» Keypoint text descriptions
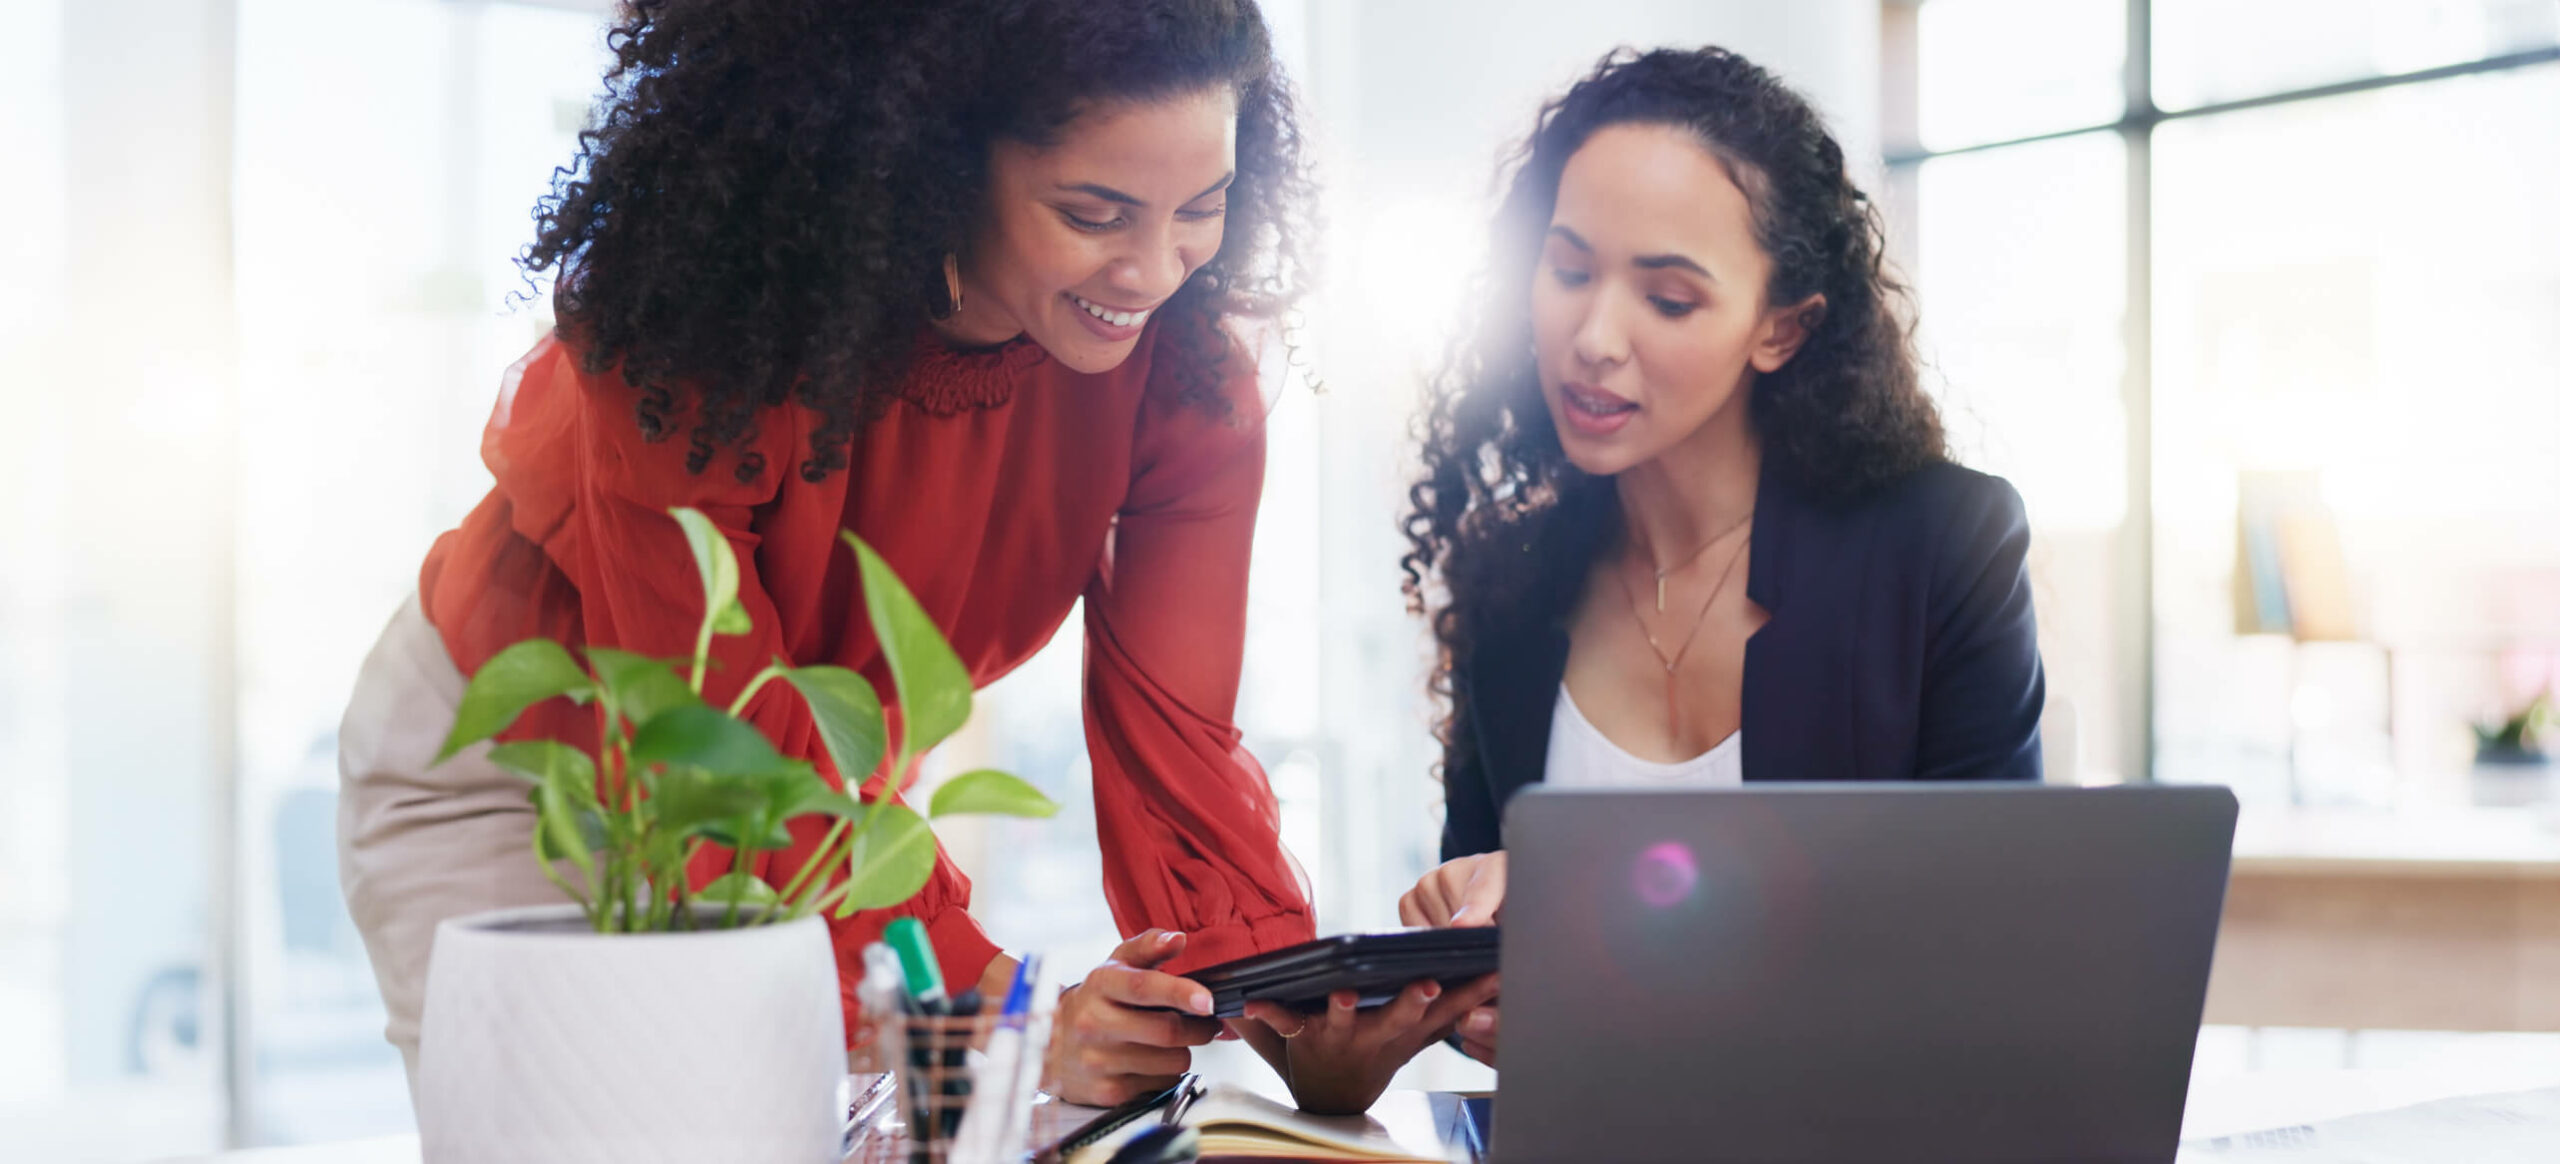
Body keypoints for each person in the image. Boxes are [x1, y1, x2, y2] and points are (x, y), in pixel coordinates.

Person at [336, 0, 1320, 1107]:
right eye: (1095, 213)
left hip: (797, 817)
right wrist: (1003, 1017)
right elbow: (719, 745)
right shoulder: (707, 330)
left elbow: (1176, 738)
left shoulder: (1185, 373)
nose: (1154, 270)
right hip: (525, 780)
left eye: (1204, 208)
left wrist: (1285, 997)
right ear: (937, 161)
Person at [1247, 45, 2048, 1111]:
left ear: (1781, 327)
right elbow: (1486, 980)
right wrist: (1400, 1029)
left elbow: (1990, 959)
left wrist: (1619, 992)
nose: (1592, 337)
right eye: (1569, 270)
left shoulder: (1941, 544)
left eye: (1667, 298)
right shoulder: (1509, 585)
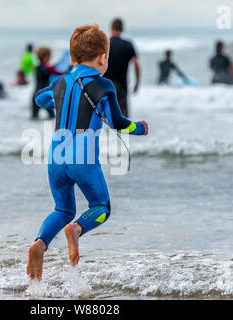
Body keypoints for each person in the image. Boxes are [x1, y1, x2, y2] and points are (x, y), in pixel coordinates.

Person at [27, 24, 149, 281]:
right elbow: (118, 123)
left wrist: (56, 103)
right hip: (82, 158)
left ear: (72, 58)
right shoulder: (104, 86)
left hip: (55, 157)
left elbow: (40, 99)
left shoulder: (61, 82)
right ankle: (77, 229)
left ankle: (39, 245)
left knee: (62, 209)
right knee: (101, 206)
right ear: (103, 58)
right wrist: (140, 128)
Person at [103, 18, 140, 117]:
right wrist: (137, 82)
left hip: (106, 86)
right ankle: (123, 133)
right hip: (122, 86)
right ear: (122, 29)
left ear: (111, 28)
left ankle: (107, 133)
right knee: (123, 118)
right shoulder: (127, 44)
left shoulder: (105, 44)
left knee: (106, 118)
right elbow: (136, 63)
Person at [31, 46, 63, 119]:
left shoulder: (37, 67)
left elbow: (52, 68)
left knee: (34, 118)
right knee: (52, 117)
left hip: (35, 95)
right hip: (44, 95)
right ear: (46, 56)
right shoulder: (47, 67)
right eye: (49, 55)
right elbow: (60, 73)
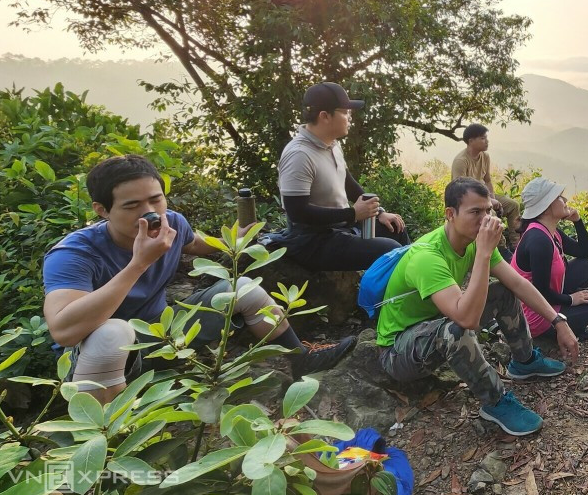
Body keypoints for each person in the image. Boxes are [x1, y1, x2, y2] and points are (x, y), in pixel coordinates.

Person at [42, 155, 355, 404]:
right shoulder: (74, 253)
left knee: (242, 289)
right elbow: (64, 330)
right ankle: (103, 436)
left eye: (156, 199)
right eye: (132, 205)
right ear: (102, 210)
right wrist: (139, 264)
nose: (151, 213)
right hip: (96, 359)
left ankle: (300, 359)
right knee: (112, 333)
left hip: (163, 336)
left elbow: (196, 243)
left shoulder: (171, 223)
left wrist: (234, 241)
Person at [374, 178, 580, 436]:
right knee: (455, 329)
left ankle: (525, 361)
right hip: (398, 351)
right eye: (475, 212)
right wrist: (483, 253)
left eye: (487, 211)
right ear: (450, 214)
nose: (485, 219)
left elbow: (517, 283)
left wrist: (558, 320)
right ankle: (494, 402)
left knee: (503, 290)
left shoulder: (472, 240)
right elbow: (467, 320)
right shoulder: (427, 257)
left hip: (435, 321)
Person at [276, 82, 411, 271]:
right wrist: (353, 214)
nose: (350, 118)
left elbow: (347, 181)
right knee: (391, 251)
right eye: (345, 112)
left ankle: (410, 290)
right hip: (312, 240)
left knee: (395, 228)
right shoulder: (299, 154)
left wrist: (378, 212)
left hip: (340, 227)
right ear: (325, 116)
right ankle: (380, 299)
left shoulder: (331, 144)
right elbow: (297, 212)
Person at [511, 177, 588, 341]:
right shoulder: (538, 241)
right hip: (537, 318)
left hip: (548, 301)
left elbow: (585, 252)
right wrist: (571, 299)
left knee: (585, 266)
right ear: (547, 206)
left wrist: (578, 221)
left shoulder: (550, 231)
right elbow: (540, 293)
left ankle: (576, 324)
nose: (565, 200)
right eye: (559, 197)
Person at [450, 124, 520, 246]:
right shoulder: (461, 161)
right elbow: (459, 191)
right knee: (491, 216)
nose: (486, 141)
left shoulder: (485, 156)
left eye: (486, 137)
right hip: (469, 201)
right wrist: (488, 202)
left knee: (513, 205)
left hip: (484, 196)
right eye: (482, 138)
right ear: (471, 141)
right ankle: (500, 248)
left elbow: (487, 180)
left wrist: (491, 198)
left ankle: (516, 244)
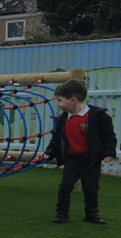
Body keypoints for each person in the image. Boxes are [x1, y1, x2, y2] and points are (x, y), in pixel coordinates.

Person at [42, 78, 117, 225]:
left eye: (60, 100)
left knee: (91, 189)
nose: (58, 104)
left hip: (90, 161)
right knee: (65, 187)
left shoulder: (98, 116)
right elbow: (56, 139)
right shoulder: (63, 119)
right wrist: (49, 152)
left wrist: (109, 152)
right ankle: (61, 214)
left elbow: (109, 137)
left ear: (73, 100)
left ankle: (92, 214)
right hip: (72, 160)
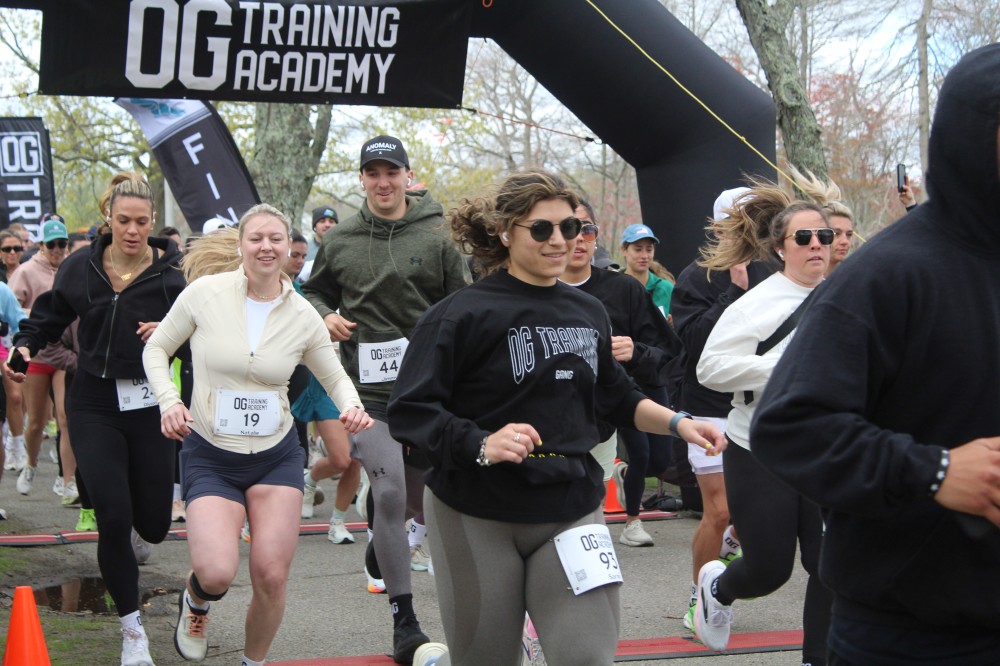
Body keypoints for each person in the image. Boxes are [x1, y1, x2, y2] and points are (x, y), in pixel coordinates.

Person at [387, 169, 726, 666]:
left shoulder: (588, 311)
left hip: (571, 503)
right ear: (505, 232)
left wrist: (679, 423)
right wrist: (481, 443)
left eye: (571, 227)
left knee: (587, 656)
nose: (560, 240)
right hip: (476, 509)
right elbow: (410, 410)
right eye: (541, 228)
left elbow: (616, 396)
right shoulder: (459, 314)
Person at [752, 44, 1000, 665]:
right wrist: (932, 471)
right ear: (977, 137)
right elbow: (789, 425)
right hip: (913, 635)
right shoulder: (888, 273)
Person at [142, 204, 373, 666]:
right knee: (216, 571)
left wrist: (352, 405)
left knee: (271, 575)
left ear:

» WORK TO COMPLETE
Without the pictures, give every line above again exactly.

» WRITTEN SOLUTION
Body keypoints for each person in the image. Boxes are [x1, y1, x2, y2] and points are (x, y), in pixel coordinates.

Person at [336, 0, 1320, 1107]:
right eye: (1095, 213)
left hip: (797, 817)
right wrist: (1003, 1017)
right elbow: (719, 745)
right shoulder: (707, 330)
left elbow: (1176, 738)
left shoulder: (1185, 373)
nose: (1154, 270)
right hip: (525, 780)
left eye: (1204, 208)
left wrist: (1285, 997)
right ear: (937, 161)
Person at [1247, 45, 2048, 1111]:
left ear: (1781, 327)
right elbow: (1486, 980)
right wrist: (1400, 1029)
left elbow: (1990, 959)
left wrist: (1619, 992)
nose: (1592, 337)
right eye: (1569, 270)
left shoulder: (1941, 544)
left eye: (1667, 298)
right shoulder: (1509, 585)
Body keypoints for each person in the image. Boxes are [x1, y1, x2, y2] and points are (x, y), in pixel coordinates.

Person at [27, 24, 149, 281]:
right elbow: (118, 123)
left wrist: (56, 103)
right hip: (82, 158)
left ear: (72, 58)
right shoulder: (104, 86)
left hip: (55, 157)
left elbow: (40, 99)
left shoulder: (61, 82)
right ankle: (77, 229)
left ankle: (39, 245)
left knee: (62, 209)
right knee: (101, 206)
right ear: (103, 58)
right wrist: (140, 128)
Person at [103, 18, 140, 117]:
right wrist: (137, 82)
left hip: (106, 86)
right ankle: (123, 133)
right hip: (122, 86)
right ear: (122, 29)
left ear: (111, 28)
left ankle: (107, 133)
right knee: (123, 118)
right shoulder: (127, 44)
left shoulder: (105, 44)
left knee: (106, 118)
right elbow: (136, 63)
Person at [31, 46, 63, 119]:
left shoulder: (37, 67)
left elbow: (52, 68)
left knee: (34, 118)
right knee: (52, 117)
left hip: (35, 95)
right hip: (44, 95)
right ear: (46, 56)
right shoulder: (47, 67)
right eye: (49, 55)
right elbow: (60, 73)
Body keypoints for each person in the image. Boxes are [x1, y1, x2, y2] and points are (x, y), in pixel coordinates.

Person at [42, 155, 355, 404]:
right shoulder: (74, 253)
left knee: (242, 289)
right elbow: (64, 330)
right ankle: (103, 436)
left eye: (156, 199)
right eye: (132, 205)
right ear: (102, 210)
right wrist: (139, 264)
nose: (151, 213)
right hip: (96, 359)
left ankle: (300, 359)
right knee: (112, 333)
left hip: (163, 336)
left elbow: (196, 243)
left shoulder: (171, 223)
left wrist: (234, 241)
Person at [374, 178, 580, 436]:
right knee: (455, 329)
left ankle: (525, 361)
right hip: (398, 351)
right eye: (475, 212)
right wrist: (483, 253)
left eye: (487, 211)
right ear: (450, 214)
nose: (485, 219)
left elbow: (517, 283)
left wrist: (558, 320)
right ankle: (494, 402)
left knee: (503, 290)
left shoulder: (472, 240)
right elbow: (467, 320)
right shoulder: (427, 257)
left hip: (435, 321)
Person at [276, 82, 411, 271]:
right wrist: (353, 214)
nose: (350, 118)
left elbow: (347, 181)
right knee: (391, 251)
right eye: (345, 112)
left ankle: (410, 290)
right hip: (312, 240)
left knee: (395, 228)
right shoulder: (299, 154)
left wrist: (378, 212)
left hip: (340, 227)
right ear: (325, 116)
right ankle: (380, 299)
left shoulder: (331, 144)
right elbow: (297, 212)
Person at [511, 177, 588, 341]:
right shoulder: (538, 241)
right hip: (537, 318)
left hip: (548, 301)
left elbow: (585, 252)
right wrist: (571, 299)
left knee: (585, 266)
right ear: (547, 206)
left wrist: (578, 221)
left shoulder: (550, 231)
right elbow: (540, 293)
left ankle: (576, 324)
nose: (565, 200)
right eye: (559, 197)
Person at [450, 124, 520, 246]:
right shoulder: (461, 161)
right elbow: (459, 191)
right knee: (491, 216)
nose: (486, 141)
left shoulder: (485, 156)
left eye: (486, 137)
right hip: (469, 201)
right wrist: (488, 202)
left knee: (513, 205)
left hip: (484, 196)
right eye: (482, 138)
right ear: (471, 141)
right ankle: (500, 248)
left elbow: (487, 180)
left wrist: (491, 198)
left ankle: (516, 244)
Body keypoints for each person in the image. Boxes are [x1, y1, x2, y2] and points are (x, y), in pixel coordinates.

Person at [42, 78, 117, 225]:
left eye: (60, 100)
left knee: (91, 189)
nose: (58, 104)
left hip: (90, 161)
right knee: (65, 187)
left shoulder: (98, 116)
right elbow: (56, 139)
right shoulder: (63, 119)
right wrist: (49, 152)
left wrist: (109, 152)
right ankle: (61, 214)
left elbow: (109, 137)
left ear: (73, 100)
left ankle: (92, 214)
right hip: (72, 160)
Body keypoints for each person in the image. Boxes are [x1, y1, x2, y2] and points are (x, y), in pixel coordinates.

Person at [387, 169, 726, 666]:
left shoulder: (588, 311)
left hip: (571, 503)
right ear: (505, 232)
left wrist: (679, 423)
right wrist: (481, 443)
left eye: (571, 227)
left knee: (587, 656)
nose: (560, 240)
right hip: (476, 509)
right elbow: (410, 410)
right eye: (541, 228)
left elbow: (616, 396)
right shoulder: (459, 314)
Person at [752, 44, 1000, 665]:
right wrist: (932, 471)
right ear: (977, 137)
right elbow: (789, 425)
right hip: (913, 635)
right shoulder: (888, 273)
Person at [142, 204, 373, 666]:
right knee: (216, 571)
left wrist: (352, 405)
left knee: (271, 575)
left ear:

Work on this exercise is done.